# Why does gas solubility increase at higher pressure?

Mar 23, 2017

From Henry's law (at least, this version),

$s = {k}_{H} {P}_{g a s}$,

where:

• $s$ is the solubility in $\text{M}$.
• ${k}_{H}$ is the Henry's law constant in $\text{M/atm}$.
• ${P}_{g a s}$ is the vapor pressure of the gas above the solution.

With increased external pressure, the gas above the solution has an increased vapor pressure above the solution, since ${P}_{g a s} = {\chi}_{\left(g\right)} {P}_{e x t}$, where ${\chi}_{\left(g\right)}$ is the mole fraction of the gas above the solution and we've set the external pressure as the total pressure above the solution.

That mathematically tells you that the solubility increases in the solution for higher pressures.

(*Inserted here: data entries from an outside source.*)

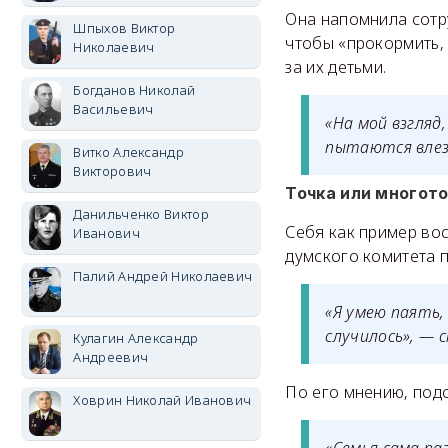
Она напомнила сотру
Шпыхов Виктор
чтобы «прокормить,
Николаевич
за их детьми.
Богданов Николай
Васильевич
«На мой взгляд
пытаются влезт
Витко Александр
Викторович
Точка или многот
Данильченко Виктор
Себя как пример вос
Иванович
думского комитета п
Палий Андрей Николаевич
«Я умею паять,
случилось», — с
Кулагин Александр
Андреевич
По его мнению, под
Ховрин Николай Иванович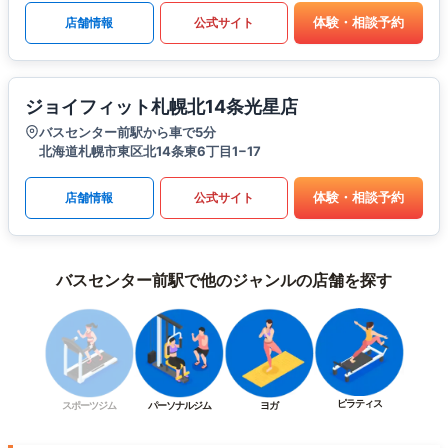
体験・相談予約
店舗情報
公式サイト
ジョイフィット札幌北14条光星店
バスセンター前駅から車で5分
北海道札幌市東区北14条東6丁目1−17
体験・相談予約
店舗情報
公式サイト
バスセンター前駅で他のジャンルの店舗を探す
ピラティス
スポーツジム
パーソナルジム
ヨガ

That is, ${P}_{e x t} \uparrow \implies {P}_{g a s} \uparrow \implies s \uparrow$. The Henry's law constant is obviously going to stay the same, because it's constant at constant temperature.

A more conceptual way of explaining this is that higher pressures means greater force of collision between gas particles above the solution (pressure is force per unit area). Therefore, their average kinetic energy is greater, and their average speeds are greater.

As a result, they are more likely to knock some of the particles down into the solution, thereby dissolving them.